Corre
que a promoção termina hoje! Corre que são os últimos dias! Corre que todo
mundo já está na fila! Corre que quase tudo de ingresso já foi vendido! Corre,
infeliz da cidade, morador exasperado desse formigueiro de pedra, elemento
involuntário da maratona em que o nascimento nos inscreve; corre, o concorrente
vai acordar mais cedo, o rival vai pensar antes, o competidor vai bater
mais metas e tomar mais café e acertar mais questões e recolher mais diplomas e
viajar mais lugares e ter mais filhos (gorduchos, vermelhos, bochechudos) –
antes, sempre antes. Corre, vai ficar nesse segundo lugar absurdo? vai sentar
enquanto os outros estão patinando? vai ler coisa mofada enquanto a galera já
domina aparelhagem de astronauta? Corre, hamster sem reflexão, coelho da Alice,
bichinho de Pavlov: condenado, constante, urgente, imediato. Corre que não te
alcanço; não quero, não tento, nem peço zap (inclusive por eu não ter zap)
quando você supostamente chegar.
Eu fico.
Não sou mãe, não sou médica, ninguém tem emergência de mim. Fico na leitura do
livro amarelamente editado em 1936, folhas que dão alergia e exalam naftalina –
serenidade bem analógica. Fico com a parada pra ver a série querida em plena
noite útil, com a desobrigação do fim de semana. Fico com a desnecessidade
liberta de checar Face por mais de cinco minutos diários, se tantos, se todos; fico
principalmente com a inexistência de internet no celular – precisão de acessar
o quê? se tem o livro lento, amarelo, de fala oitocentista sorrindo na bolsa?

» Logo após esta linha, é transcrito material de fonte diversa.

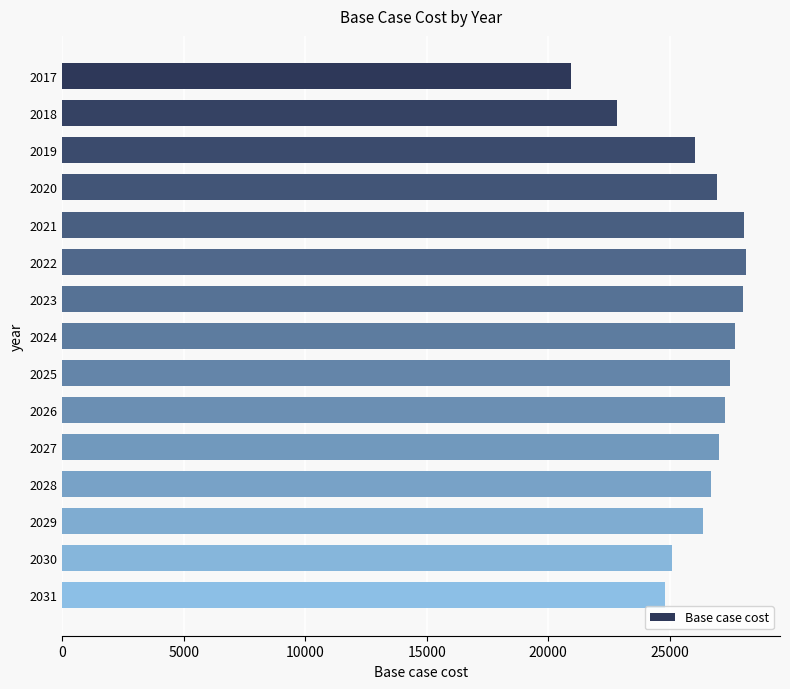

Approximately how many times larger is the value at 2024 compared to 2020?

1.0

Fico com o vagar de descobrir flor que ninguém olha, de tentar aproximação com
borboleta, de rir sozinha da bobeira dos anúncios, de meter o nariz na varanda
para sugar a manhã nascendo orvalhosa, de dar uns pontinhos tortos mas firmes na
saia que descosturou, de lavar à mão as roupas de mais afeto, de tirar foto de
grafite urbano para usar como tela de celular, de pausar no hortifrúti para
farejar temperos, de cumprimentar o fruteiro que já é migo de infância, de
caçar possibilidades novas de lanchinho, de descobrir revistas nunca dantes
suspeitadas, de morrer de profundos amores com vídeo de coalas, gatildos,
porquinhos e outras avalanches de fofura explícita. Fico com a mastigação
demorada, sem eletrônicos à mesa; fico com o expediente cheio de preciosos
vácuos; fico com o passeio de bonde, a abolição do relógio em livraria, o
cinema sem contatos fora da sala, a trufa amiga no meio da tarde, o olhar vadio
na paisagem, o desroteiro, a curiosidade, a flânerie.
Não sou
e não me quero Ferrari, adversária, refém. Nem sou Roma de se fazer num dia,
nem mundo de ser (metaforicamente) feito em sete. Viver demora, é longo, é
largo, é pleno de detalhes, balofo de incompreensões a destrinchar, de
conflitos a digerir, de belezas a absorver. “Mas você topa ficar para trás?”
Querer, não quero – mas sem neuras se for o lugar do silêncio, do maior espaço,
da companhia de doces retardatários que se distraíram seguindo uma libélula ou
tricotando um casaquinho.
Levo fatalmente comigo minha adversária real. Se eu me passar a perna
para ver se suplanto o inimigo fictício – já estarei vencida.